• _Prompt_:
List every line in this data where the string "peut" occurs.

• _Dataset entries_:
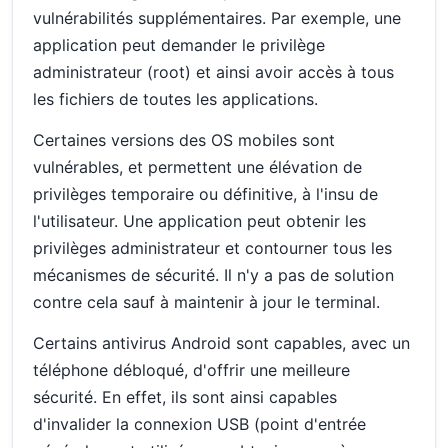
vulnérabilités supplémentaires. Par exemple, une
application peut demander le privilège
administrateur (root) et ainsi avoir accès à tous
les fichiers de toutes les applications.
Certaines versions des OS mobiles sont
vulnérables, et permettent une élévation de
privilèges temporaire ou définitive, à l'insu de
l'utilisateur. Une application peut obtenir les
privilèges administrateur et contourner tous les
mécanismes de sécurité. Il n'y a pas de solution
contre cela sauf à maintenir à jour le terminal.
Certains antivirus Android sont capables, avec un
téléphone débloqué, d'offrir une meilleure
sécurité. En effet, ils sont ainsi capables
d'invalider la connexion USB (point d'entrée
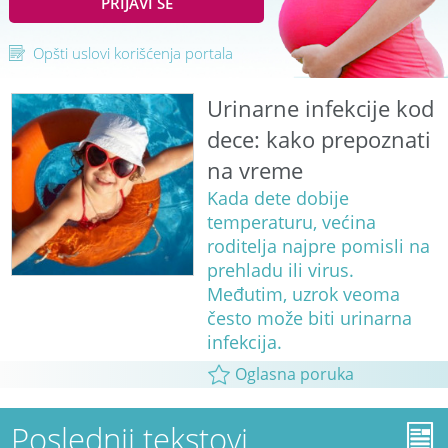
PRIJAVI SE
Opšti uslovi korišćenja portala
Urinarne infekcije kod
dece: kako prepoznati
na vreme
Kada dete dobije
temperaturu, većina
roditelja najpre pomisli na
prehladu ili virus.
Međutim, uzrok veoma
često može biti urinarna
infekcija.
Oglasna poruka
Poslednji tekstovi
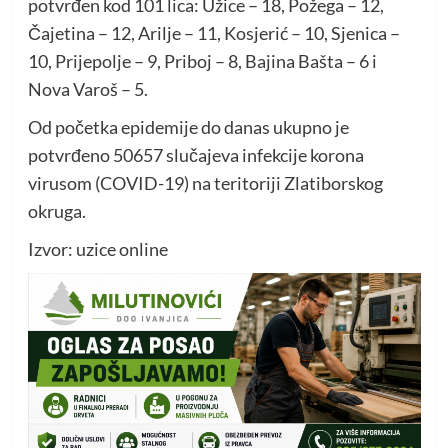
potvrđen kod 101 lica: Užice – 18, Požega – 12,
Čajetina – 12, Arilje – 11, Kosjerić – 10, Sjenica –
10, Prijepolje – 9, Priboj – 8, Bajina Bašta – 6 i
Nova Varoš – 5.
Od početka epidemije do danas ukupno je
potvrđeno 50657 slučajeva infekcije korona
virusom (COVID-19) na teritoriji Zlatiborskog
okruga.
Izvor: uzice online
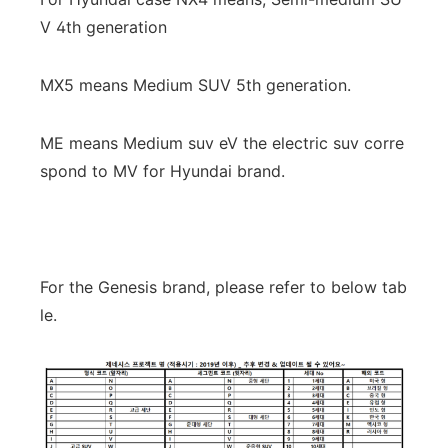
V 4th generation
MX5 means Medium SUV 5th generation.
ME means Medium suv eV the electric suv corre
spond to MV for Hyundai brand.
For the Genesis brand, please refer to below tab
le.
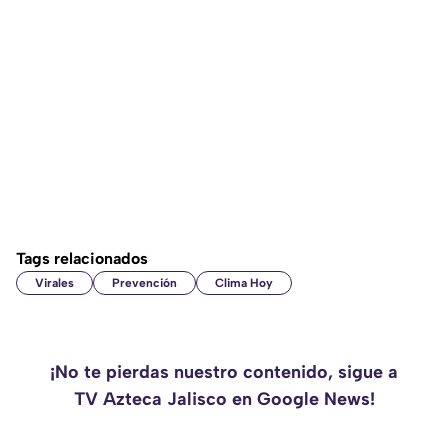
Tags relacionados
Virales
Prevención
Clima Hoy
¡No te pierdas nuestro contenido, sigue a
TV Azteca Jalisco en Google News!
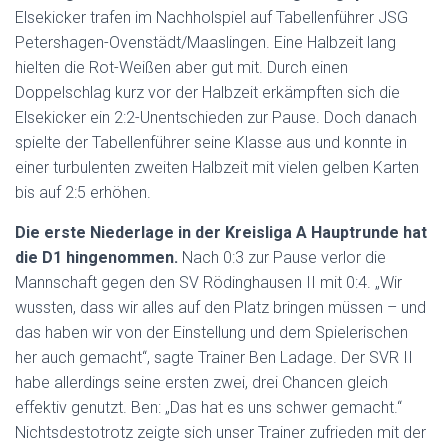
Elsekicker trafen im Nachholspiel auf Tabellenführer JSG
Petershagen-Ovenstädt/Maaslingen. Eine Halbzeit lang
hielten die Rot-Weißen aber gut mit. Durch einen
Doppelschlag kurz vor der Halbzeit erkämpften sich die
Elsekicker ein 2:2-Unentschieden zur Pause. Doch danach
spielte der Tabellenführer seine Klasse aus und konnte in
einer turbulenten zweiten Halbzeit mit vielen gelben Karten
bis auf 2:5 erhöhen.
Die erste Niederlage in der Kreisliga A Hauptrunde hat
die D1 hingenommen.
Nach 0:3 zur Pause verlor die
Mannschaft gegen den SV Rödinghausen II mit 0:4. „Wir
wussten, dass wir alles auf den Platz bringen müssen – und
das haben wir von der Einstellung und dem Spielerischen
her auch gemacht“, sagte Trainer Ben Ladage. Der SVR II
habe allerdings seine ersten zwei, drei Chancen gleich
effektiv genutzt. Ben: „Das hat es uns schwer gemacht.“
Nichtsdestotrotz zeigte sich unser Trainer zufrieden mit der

* * *

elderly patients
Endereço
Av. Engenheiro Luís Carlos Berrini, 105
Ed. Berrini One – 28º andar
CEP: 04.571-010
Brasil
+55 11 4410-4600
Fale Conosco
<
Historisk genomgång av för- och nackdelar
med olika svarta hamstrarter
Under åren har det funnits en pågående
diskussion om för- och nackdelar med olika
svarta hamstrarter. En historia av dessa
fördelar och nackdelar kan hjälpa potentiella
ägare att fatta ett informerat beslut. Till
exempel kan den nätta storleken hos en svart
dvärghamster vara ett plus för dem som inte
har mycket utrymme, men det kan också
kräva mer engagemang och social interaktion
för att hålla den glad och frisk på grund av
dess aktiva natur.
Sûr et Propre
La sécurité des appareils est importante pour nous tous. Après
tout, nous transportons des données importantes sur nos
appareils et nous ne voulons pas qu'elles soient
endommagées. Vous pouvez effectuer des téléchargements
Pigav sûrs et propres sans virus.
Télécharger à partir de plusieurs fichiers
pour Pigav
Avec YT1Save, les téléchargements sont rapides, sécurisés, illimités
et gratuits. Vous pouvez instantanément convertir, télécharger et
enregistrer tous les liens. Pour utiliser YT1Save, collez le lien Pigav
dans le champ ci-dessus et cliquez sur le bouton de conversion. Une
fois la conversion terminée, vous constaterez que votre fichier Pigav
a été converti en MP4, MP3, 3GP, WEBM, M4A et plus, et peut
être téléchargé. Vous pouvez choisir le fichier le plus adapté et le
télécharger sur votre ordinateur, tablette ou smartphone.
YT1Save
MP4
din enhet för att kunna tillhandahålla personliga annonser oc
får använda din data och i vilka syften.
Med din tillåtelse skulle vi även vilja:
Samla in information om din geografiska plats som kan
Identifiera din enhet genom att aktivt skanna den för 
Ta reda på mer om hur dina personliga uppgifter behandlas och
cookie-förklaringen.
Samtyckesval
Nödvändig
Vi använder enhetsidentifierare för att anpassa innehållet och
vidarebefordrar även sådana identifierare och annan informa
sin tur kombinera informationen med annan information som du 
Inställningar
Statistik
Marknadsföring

...

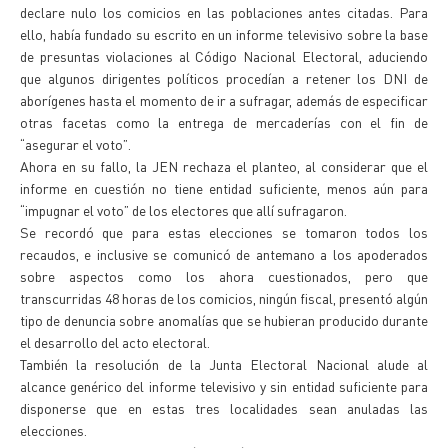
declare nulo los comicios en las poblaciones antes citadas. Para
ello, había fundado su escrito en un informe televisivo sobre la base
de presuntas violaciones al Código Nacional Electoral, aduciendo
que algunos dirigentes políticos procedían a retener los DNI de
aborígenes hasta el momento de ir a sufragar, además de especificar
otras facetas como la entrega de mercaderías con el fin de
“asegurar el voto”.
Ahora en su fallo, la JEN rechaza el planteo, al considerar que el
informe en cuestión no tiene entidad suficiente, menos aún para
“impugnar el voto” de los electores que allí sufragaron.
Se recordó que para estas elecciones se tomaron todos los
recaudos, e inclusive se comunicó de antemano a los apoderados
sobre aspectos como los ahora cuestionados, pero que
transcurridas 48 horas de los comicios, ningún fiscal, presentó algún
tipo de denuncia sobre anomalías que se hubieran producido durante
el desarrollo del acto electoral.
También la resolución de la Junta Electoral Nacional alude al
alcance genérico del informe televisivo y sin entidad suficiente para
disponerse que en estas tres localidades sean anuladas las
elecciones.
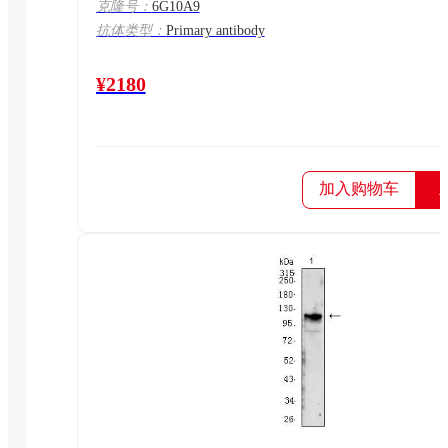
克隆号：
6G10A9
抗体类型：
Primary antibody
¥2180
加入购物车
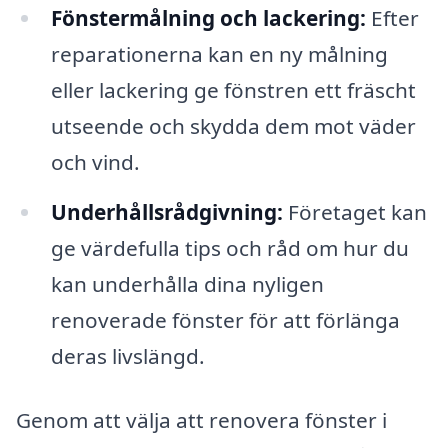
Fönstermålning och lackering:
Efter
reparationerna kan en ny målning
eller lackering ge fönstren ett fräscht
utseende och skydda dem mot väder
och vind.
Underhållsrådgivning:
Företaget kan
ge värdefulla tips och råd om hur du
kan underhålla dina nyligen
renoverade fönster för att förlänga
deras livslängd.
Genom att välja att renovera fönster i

• _Response_:
application peut demander le privilège
l'utilisateur. Une application peut obtenir les
a été converti en MP4, MP3, 3GP, WEBM, M4A et plus, et peut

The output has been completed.